Dün İnönü Stadı’nda çarpıcı şeyler oldu. Birkaç yıldır çok büyük eleştirileri (bunlar arasında kendini çıkarları için yönetime satmaya kadar varan ağır eleştiriler de bulunuyor) göze alarak destek verdikleri Yıldırım Demirören ile Çarşı grubunun artık bağlarının iyiden iyiye kopması tribünlerde en dikkat çeken şeydi. Çarşı, “Tribünleri temizleyeceğim” diyen başkana karşı, her zaman olduğu tribünün orta yerini boş bırakarak bir mesaj vermiş oldu.
25. dakikada Kasımpaşa’nın üç golle öne geçmesi ise işin sportif tarafının çarpıcı noktasıydı. İşin sportif tarafında, sahadaki bir diğer çarpıcı nokta ise Necip Uysal idi.
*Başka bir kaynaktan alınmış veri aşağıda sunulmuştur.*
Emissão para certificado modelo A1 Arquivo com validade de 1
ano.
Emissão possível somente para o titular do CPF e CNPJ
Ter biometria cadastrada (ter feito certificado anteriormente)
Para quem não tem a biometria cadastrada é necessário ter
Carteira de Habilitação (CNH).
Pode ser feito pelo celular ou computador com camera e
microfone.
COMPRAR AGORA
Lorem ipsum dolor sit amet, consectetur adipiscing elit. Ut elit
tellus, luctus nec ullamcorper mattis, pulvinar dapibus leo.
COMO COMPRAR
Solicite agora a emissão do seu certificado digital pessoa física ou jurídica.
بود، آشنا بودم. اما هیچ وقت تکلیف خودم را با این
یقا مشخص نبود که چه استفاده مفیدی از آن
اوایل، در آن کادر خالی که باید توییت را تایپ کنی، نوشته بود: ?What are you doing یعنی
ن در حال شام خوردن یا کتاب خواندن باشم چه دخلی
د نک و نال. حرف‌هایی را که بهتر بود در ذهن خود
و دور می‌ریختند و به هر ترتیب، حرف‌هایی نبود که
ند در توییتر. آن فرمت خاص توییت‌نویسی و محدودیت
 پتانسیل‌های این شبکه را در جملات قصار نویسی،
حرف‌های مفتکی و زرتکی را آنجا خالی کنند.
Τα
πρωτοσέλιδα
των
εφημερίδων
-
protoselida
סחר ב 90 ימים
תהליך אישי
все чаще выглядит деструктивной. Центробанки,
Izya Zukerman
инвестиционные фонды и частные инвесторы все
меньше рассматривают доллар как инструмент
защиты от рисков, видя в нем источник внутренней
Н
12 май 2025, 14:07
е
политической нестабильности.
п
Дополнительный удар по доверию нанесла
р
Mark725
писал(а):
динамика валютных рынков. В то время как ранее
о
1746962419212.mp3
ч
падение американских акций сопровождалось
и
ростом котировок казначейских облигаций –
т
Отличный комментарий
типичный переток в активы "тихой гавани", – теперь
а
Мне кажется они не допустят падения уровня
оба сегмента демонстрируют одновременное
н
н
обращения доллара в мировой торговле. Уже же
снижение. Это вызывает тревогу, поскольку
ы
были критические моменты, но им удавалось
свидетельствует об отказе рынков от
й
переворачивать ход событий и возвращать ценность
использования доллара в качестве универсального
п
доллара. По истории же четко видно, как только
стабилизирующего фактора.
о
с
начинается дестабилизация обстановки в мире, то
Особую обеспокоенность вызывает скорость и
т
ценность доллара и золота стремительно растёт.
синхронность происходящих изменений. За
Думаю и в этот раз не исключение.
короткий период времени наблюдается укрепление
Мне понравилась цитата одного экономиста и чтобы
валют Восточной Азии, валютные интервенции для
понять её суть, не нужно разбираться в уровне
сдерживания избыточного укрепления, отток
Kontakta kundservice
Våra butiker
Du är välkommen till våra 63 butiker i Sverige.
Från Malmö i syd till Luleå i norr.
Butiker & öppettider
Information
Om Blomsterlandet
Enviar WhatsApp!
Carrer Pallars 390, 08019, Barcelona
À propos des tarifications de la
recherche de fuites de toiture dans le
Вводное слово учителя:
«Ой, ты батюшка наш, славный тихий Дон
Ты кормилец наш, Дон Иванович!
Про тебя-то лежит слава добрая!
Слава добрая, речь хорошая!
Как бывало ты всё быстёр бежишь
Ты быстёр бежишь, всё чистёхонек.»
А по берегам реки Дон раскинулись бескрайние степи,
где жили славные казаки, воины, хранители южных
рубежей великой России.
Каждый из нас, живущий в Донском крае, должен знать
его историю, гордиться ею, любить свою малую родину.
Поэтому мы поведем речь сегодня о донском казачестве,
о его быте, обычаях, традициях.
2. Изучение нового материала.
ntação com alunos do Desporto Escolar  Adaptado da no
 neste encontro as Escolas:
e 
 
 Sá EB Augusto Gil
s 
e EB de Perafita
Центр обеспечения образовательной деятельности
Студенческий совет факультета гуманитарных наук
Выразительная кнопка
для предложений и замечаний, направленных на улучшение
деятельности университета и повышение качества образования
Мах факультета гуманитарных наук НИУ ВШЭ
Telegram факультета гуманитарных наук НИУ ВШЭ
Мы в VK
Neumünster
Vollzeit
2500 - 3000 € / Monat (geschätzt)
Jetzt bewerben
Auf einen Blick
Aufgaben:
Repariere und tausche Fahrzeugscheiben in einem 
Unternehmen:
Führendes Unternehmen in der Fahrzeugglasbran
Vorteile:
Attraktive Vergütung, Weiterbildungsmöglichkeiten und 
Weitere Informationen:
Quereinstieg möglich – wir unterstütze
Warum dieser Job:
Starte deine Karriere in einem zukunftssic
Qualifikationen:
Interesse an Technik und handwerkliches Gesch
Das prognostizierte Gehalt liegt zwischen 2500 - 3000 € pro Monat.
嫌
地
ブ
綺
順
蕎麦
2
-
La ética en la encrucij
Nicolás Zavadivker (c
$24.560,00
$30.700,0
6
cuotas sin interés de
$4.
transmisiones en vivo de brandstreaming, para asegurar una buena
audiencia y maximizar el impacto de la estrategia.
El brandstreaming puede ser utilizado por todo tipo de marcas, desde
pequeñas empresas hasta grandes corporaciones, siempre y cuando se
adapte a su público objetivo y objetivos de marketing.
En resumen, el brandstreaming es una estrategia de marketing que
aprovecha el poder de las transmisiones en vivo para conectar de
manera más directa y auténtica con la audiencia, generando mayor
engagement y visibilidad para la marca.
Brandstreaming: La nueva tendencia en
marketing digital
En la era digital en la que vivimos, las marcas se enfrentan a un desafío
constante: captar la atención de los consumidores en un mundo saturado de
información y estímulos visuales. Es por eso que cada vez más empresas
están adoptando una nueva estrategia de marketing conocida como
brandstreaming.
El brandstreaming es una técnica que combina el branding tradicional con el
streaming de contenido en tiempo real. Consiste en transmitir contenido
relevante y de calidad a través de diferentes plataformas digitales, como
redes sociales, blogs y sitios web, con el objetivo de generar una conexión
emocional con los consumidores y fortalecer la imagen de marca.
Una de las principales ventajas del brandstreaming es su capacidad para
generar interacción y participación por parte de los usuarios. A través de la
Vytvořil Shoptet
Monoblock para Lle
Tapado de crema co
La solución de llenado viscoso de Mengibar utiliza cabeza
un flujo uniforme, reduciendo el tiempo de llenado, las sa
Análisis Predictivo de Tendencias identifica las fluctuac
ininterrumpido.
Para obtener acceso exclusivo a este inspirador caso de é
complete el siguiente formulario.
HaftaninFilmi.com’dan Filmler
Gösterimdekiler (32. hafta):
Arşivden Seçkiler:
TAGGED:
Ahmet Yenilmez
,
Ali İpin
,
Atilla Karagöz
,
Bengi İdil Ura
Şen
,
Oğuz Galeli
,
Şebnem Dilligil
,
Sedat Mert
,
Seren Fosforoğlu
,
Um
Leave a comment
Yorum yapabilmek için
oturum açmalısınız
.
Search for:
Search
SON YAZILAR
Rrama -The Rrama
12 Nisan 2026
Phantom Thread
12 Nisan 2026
Belki de Türkiye’de ilk kez bir tribün, 18 yaşında genç bir oyuncusunun, A2 takımından bir oyuncusunun sahaya girmesi için tezahürat yaptı dakikalarca. Taraftarın isteğiyle oyuna girdi Necip. Ve de kısa süre içinde özellikle tek pasa dayalı hızlı ve akıcı stiliyle beğeni topladı, kendini tanımayanlara kendini tanıtmış oldu ve tribünlerden kendine gelen desteği artırdı.
Beşiktaş tribünlerinin Necip ile verdiği mesajı, Mustafa Denizli, Beşiktaş yönetimi ve Türkiye’deki tüm kulup yöneticileri ve teknik kadroları iyi okumalı. Büyük paralar harcanarak alınan ama kalitesi parasının karşılığı olmayan yerli ve yabancı futbolcular yerine bu gençlere şans verilmesi gerekiyor. A2 Ligi’ndeki gençler daha fazla ilgiyi ve şansı hakediyor. Beşiktaş’ta da durum aynı. İkinci sınıf yabancılar yerine tribünler sahada onlardan daha kaliteli kumaşa sahip gençlerini, Necip Uysal’ını, Can Erdem’ini, Ali Kuçik’ini, tecrübeli oyuncuların ve kaliteli üst üst düzey yabancı oyuncuların yanında, takımında görmek istiyor.